[WHAT TO WORK ON]
In the data below, one line contains "的二项分布，记作 $X\sim b(n,p)$ 。" and a later one contains "- 将 n 个小球放入两个桶，记变量". Print both, with every line between them, exactly and alone.

Records from a data source:
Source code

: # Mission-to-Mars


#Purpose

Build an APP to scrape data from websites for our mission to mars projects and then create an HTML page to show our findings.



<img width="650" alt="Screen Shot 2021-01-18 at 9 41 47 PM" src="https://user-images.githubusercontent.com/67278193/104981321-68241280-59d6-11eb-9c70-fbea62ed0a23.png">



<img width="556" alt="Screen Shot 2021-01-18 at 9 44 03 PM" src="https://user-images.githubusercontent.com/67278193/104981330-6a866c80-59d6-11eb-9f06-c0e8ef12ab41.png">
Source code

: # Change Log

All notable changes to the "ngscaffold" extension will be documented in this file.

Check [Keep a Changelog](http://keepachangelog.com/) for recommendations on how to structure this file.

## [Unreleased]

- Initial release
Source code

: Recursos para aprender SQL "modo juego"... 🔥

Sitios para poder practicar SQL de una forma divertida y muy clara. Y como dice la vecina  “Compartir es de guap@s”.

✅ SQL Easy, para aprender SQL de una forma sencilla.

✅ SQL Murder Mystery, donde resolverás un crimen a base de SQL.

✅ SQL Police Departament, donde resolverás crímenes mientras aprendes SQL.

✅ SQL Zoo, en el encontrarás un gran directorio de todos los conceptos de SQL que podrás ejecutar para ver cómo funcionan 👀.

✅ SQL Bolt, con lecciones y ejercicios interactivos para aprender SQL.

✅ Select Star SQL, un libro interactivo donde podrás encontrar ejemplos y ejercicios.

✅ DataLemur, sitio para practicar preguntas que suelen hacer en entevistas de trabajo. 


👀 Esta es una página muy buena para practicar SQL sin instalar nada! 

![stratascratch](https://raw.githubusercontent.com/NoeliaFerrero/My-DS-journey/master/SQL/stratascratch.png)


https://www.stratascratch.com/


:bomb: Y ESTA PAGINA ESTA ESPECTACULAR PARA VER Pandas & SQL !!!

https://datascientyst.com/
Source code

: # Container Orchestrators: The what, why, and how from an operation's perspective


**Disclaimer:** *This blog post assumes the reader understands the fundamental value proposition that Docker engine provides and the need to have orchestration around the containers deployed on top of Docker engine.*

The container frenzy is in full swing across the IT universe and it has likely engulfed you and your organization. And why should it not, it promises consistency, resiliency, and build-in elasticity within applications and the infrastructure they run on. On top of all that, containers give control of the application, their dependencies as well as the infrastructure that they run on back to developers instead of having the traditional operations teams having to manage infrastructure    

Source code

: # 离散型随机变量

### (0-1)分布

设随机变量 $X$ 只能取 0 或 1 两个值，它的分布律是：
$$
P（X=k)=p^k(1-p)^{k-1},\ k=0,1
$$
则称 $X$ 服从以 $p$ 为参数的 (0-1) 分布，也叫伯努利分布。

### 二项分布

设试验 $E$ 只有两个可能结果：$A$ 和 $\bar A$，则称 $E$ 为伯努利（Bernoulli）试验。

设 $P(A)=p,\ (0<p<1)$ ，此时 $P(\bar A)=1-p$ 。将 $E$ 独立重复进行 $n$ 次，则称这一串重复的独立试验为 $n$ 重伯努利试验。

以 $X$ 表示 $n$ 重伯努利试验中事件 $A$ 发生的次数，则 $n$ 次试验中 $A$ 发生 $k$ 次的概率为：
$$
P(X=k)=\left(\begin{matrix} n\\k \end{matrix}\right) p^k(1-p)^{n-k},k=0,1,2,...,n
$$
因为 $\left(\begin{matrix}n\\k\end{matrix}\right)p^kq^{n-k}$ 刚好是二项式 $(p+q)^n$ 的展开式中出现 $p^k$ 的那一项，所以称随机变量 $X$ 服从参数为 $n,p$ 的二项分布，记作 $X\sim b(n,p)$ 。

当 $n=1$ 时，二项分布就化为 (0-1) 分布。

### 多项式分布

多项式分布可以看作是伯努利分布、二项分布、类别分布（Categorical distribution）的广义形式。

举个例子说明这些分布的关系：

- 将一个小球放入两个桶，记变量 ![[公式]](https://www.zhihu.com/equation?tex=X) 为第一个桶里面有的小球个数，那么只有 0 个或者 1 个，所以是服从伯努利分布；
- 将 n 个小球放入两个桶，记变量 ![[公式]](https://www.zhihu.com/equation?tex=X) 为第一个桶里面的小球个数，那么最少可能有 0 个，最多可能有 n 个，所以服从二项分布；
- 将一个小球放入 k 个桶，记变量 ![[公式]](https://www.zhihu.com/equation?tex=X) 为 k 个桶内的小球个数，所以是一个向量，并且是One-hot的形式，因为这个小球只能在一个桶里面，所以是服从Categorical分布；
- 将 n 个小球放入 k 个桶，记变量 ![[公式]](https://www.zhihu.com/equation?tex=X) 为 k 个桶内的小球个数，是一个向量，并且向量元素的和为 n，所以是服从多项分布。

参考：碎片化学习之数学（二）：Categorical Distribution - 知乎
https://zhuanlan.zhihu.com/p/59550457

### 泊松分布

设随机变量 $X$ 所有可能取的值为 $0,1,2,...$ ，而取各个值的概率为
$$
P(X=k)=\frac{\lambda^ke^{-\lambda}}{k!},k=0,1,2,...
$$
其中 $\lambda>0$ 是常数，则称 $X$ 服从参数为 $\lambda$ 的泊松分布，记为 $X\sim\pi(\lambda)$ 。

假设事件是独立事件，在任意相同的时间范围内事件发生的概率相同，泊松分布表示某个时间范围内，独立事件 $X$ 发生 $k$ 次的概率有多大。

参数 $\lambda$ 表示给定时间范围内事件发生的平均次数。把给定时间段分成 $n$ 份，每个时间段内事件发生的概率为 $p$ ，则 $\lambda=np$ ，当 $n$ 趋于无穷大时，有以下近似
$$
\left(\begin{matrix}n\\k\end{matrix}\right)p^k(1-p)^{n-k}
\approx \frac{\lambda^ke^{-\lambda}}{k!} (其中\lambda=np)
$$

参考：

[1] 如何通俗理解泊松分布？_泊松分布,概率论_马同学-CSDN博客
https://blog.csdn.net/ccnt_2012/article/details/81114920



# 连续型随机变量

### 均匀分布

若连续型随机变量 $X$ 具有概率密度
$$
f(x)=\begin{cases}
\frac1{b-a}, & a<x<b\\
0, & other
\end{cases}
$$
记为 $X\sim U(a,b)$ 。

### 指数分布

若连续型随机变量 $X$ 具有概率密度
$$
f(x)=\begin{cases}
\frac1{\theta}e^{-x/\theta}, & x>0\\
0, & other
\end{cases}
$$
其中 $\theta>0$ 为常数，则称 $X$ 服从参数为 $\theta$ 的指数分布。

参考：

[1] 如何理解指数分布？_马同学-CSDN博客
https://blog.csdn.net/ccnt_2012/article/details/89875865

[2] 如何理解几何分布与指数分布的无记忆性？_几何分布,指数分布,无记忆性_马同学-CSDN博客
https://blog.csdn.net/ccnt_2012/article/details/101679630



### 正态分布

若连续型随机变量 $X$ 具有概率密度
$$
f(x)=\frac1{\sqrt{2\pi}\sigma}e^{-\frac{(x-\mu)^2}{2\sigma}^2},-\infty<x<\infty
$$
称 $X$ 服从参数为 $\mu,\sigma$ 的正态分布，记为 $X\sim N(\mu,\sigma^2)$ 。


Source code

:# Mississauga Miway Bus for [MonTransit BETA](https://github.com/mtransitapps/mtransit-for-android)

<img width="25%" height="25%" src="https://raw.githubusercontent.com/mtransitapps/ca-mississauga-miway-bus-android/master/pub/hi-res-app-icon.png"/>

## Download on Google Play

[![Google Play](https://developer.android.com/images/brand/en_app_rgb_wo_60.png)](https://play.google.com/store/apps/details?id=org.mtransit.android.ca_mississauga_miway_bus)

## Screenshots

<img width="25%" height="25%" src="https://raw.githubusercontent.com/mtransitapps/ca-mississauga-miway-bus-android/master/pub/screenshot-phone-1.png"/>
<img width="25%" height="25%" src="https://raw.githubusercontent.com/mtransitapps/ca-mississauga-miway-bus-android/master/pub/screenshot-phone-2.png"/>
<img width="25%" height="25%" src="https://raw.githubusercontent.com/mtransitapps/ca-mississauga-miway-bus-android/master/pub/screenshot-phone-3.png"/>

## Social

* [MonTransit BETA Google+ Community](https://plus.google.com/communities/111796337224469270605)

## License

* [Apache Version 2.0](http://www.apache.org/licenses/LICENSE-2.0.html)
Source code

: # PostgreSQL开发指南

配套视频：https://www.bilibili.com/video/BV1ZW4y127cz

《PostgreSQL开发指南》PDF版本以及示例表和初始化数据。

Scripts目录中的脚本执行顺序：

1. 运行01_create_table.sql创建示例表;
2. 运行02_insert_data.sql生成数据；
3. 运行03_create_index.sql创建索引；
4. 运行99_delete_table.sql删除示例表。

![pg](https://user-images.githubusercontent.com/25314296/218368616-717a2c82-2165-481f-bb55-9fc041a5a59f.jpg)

[WRITTEN RESPONSE]
因为 $\left(\begin{matrix}n\\k\end{matrix}\right)p^kq^{n-k}$ 刚好是二项式 $(p+q)^n$ 的展开式中出现 $p^k$ 的那一项，所以称随机变量 $X$ 服从参数为 $n,p$ 的二项分布，记作 $X\sim b(n,p)$ 。

当 $n=1$ 时，二项分布就化为 (0-1) 分布。

### 多项式分布

多项式分布可以看作是伯努利分布、二项分布、类别分布（Categorical distribution）的广义形式。

举个例子说明这些分布的关系：

- 将一个小球放入两个桶，记变量 ![[公式]](https://www.zhihu.com/equation?tex=X) 为第一个桶里面有的小球个数，那么只有 0 个或者 1 个，所以是服从伯努利分布；
- 将 n 个小球放入两个桶，记变量 ![[公式]](https://www.zhihu.com/equation?tex=X) 为第一个桶里面的小球个数，那么最少可能有 0 个，最多可能有 n 个，所以服从二项分布；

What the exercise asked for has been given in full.